Exercise data:
•••
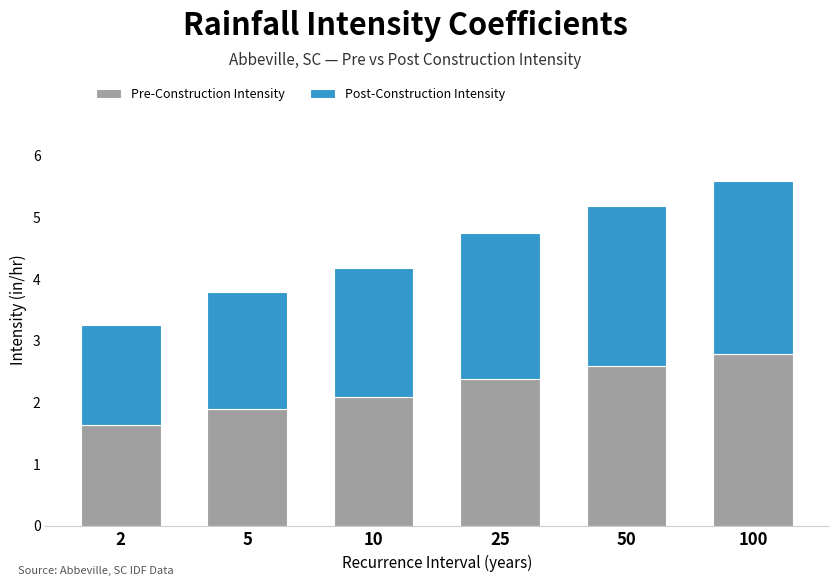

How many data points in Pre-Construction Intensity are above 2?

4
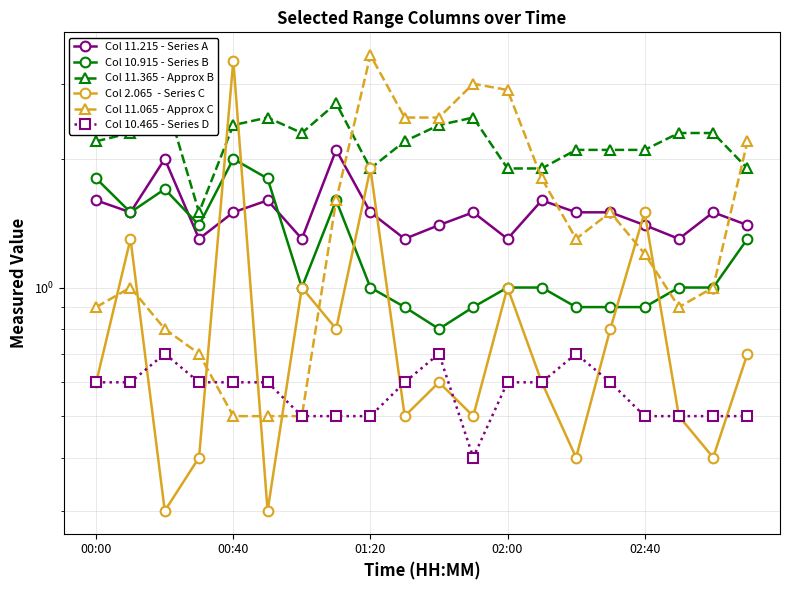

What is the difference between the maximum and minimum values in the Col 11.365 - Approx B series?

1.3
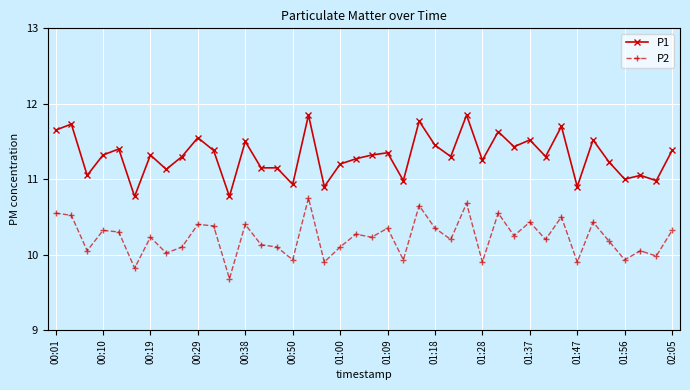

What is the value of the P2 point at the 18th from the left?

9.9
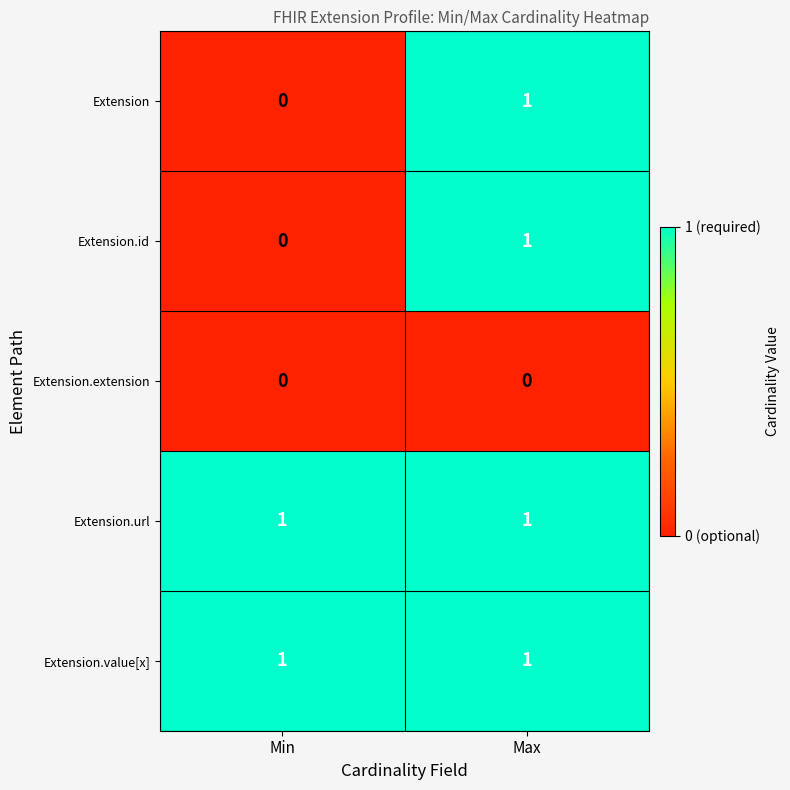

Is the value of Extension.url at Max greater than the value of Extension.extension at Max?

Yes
•••
What needs to be done: How many lines in the records above contain the string "series"? Letter case matters. Reply with the number alone.

Response to the exercise: 1